57 Data: Kwiecien 21 2010 13:09:55
Temat: Re: Motocykle są wszędzie...
Autor: WS 

On 21 Kwi, 22:05, "Alek"
wrote:

Nie sądzę by to przekroczenie prędkości zostało stwierdzone przy
pomocy radaru. Raczej na podstawie zeznań świadków. Nie ma więc
mowy o przekroczeniu o kilka km/h.

radaru to raczej nie bylo, ale sa inne mozliwosci np. dlugosc drogi
hamowania...
swiadkowie zazwyczaj bzdury opowiadaja... :(
ktos kiedys (nie chce mi sie szukac...) robil test - okreslanie
predkosci motocykla przez gapiow... wyszlo, ze podawana predkosc
zalezy glownie od halasu generowanego przez moto ;) czyli jazda w
miare wolno na jedynce przy wusokich obrotach byla odbierana jako
szybsza, niz znacznie wieksza predkosc, ale na szostym biegu... ;)

WS

58 Data: Kwiecien 21 2010 22:31:51
Temat: Re: Motocykle są wszędzie...
Autor: KRZYZAK 

Dnia Wed, 21 Apr 2010 21:43:35 +0200, Alek napisał(a):

To że motór był na drodze z pierwszeństwem nie oznacza jeszcze że
dźwig wymusił. Bo jeśli motór nadlatywał z obłędną prędkością to nie
sposób było na czas go dostrzec i właściwie zaplanować manewr.

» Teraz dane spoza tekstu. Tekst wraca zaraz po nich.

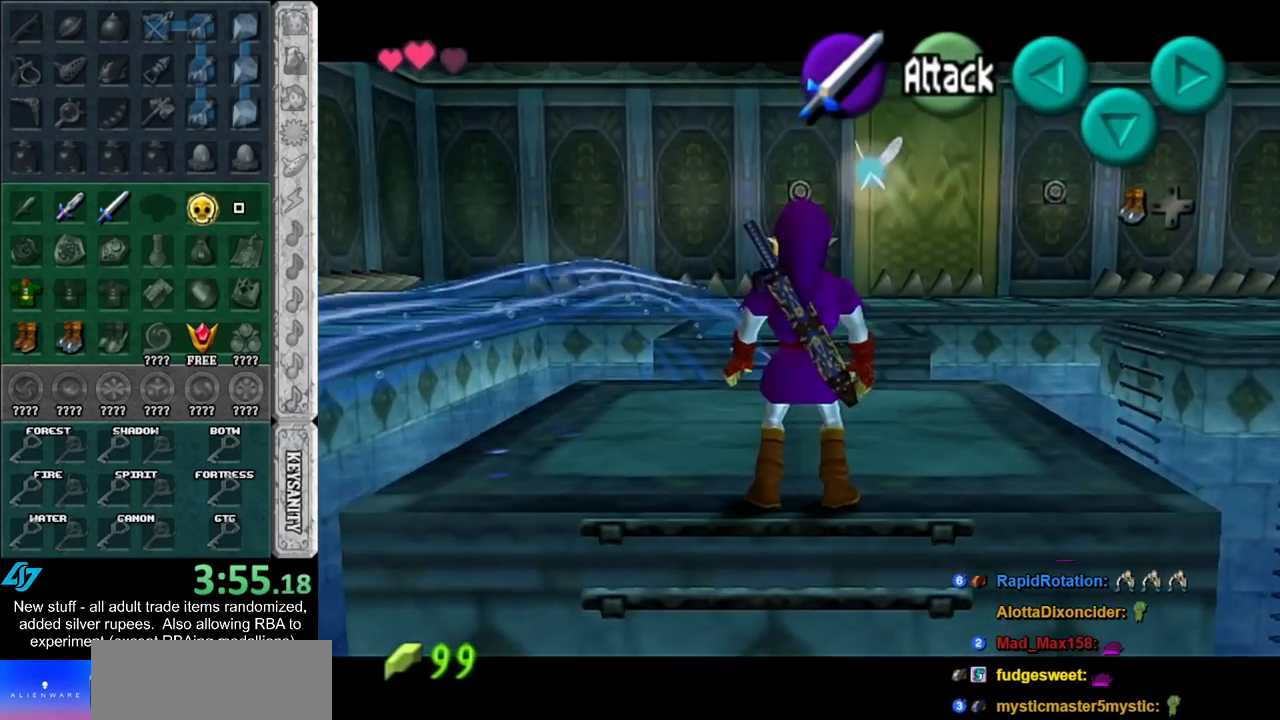
{"buttons": ["L1"], "left_stick": "center", "right_stick": "center", "events": [[50, "B", "up"], [200, "left_stick", "right"], [367, "left_stick", "center"]]}
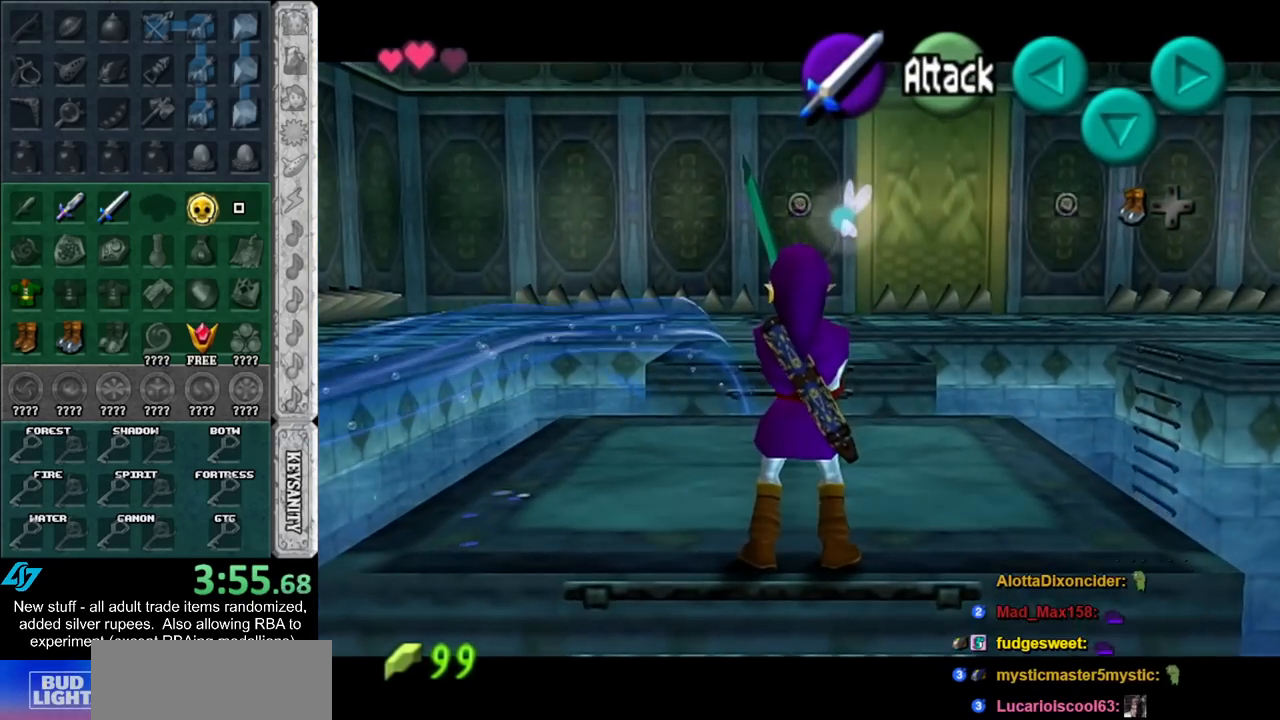
{"buttons": ["A", "L1"], "left_stick": "up", "right_stick": "center", "events": [[200, "left_stick", "up"], [433, "A", "down"]]}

Bzdura totalna. Predkosc pojazdu jadacego droga z pierwszenstwem nie ma
zadnego znaczenia.
Wbij sobie do lba, ze jak jestes na drodze podporzadkowanej, to masz sie
nie wpieprzac obojetnie z jaka predkoscia ktos jedzie.

--
usenet jest dla mieczakow
#pregierz - najlepszy kanal wsrod mezczyzn
(irc.freenode.net)

59 Data: Kwiecien 21 2010 13:40:38
Temat: Re: Motocykle są wszędzie...
Autor: WS 

On 21 Kwi, 22:31, KRZYZAK  wrote:


Bzdura totalna. Predkosc pojazdu jadacego droga z pierwszenstwem nie ma
zadnego znaczenia.
Wbij sobie do lba, ze jak jestes na drodze podporzadkowanej, to masz sie
nie wpieprzac obojetnie z jaka predkoscia ktos jedzie.

tak "dobrze" to nie ma...
byly juz wyroki uznajace za winnego tego co przekroczyl predkosc...
np. w sytuacji, gdy wyjechal z za zakretu, a biegly wyliczyl, ze ten z
podporzadkowanej nie mial fizycznej mozliwosci zobaczenia go + gdyby
jechal z predkoscia przepisowa, to bylo by OK ...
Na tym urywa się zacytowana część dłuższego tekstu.